Saved data entries
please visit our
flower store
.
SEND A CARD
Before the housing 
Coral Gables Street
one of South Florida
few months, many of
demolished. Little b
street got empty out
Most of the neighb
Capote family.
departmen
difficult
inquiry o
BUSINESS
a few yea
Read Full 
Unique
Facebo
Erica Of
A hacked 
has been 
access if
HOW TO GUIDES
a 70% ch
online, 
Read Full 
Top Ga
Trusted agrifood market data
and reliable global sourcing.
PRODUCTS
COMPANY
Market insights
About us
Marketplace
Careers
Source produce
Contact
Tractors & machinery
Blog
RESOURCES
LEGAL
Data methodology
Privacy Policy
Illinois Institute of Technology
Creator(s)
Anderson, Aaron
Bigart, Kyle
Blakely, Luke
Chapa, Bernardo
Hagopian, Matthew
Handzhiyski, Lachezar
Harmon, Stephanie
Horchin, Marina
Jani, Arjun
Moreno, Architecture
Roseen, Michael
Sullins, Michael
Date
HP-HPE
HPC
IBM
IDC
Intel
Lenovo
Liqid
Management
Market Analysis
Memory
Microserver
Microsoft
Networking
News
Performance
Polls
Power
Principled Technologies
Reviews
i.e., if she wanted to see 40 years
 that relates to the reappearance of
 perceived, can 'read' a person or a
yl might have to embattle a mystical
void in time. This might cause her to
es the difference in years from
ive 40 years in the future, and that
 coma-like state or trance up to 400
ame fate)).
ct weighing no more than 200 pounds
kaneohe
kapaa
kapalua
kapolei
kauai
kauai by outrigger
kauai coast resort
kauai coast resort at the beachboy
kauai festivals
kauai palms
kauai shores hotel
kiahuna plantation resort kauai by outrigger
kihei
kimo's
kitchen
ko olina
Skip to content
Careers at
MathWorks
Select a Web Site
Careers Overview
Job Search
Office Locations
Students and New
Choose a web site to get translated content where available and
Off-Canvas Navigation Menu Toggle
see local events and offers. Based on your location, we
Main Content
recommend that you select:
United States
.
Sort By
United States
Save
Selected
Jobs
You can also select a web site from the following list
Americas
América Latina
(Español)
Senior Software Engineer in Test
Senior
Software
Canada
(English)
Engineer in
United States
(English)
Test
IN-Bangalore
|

# EXERCISE
Go through the entries and copy each line holding the string "years".

# TASK RESULT
i.e., if she wanted to see 40 years
es the difference in years from
ive 40 years in the future, and that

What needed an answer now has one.